Count every line in the data that contains the word "back", then report that number alone.

▶ _Source data_:
• • •

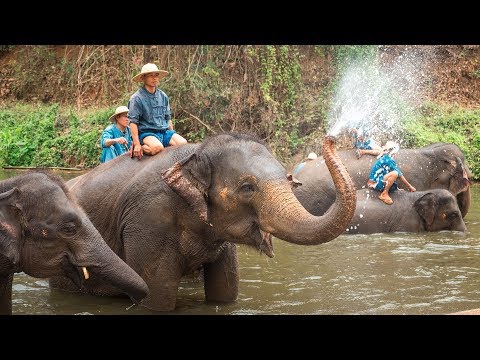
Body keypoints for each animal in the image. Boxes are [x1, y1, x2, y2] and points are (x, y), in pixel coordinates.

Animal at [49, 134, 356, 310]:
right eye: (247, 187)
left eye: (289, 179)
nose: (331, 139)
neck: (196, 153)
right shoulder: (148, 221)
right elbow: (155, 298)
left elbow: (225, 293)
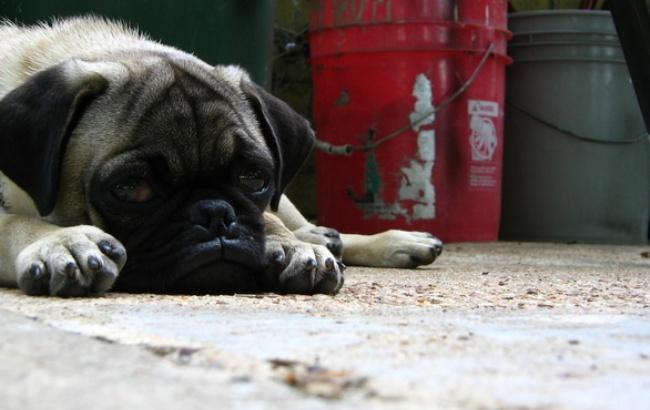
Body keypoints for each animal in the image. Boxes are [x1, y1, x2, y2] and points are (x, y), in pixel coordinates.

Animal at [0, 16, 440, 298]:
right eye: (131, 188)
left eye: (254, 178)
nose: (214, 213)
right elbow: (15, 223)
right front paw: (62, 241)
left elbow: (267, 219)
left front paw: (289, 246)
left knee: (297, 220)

• • •

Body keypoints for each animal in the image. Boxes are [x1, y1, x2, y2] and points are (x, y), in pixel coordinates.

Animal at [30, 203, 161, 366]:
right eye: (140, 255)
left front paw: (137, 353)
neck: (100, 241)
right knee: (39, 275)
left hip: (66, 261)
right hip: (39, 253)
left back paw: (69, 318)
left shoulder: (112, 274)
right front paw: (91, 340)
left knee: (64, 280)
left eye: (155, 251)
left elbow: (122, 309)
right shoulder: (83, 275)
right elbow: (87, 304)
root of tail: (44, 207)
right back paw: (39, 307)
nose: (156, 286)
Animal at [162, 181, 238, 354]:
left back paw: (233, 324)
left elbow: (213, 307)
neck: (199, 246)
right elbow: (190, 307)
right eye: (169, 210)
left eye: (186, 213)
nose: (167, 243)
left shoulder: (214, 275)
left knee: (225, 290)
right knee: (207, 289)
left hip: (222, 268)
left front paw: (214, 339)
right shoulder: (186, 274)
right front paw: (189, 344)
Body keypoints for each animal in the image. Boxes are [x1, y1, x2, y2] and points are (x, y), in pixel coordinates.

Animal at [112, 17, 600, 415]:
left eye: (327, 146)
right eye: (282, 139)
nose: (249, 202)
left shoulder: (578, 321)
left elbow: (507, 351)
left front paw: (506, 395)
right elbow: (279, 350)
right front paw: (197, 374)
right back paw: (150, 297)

• • •

▶ _Answer to this exercise_: 4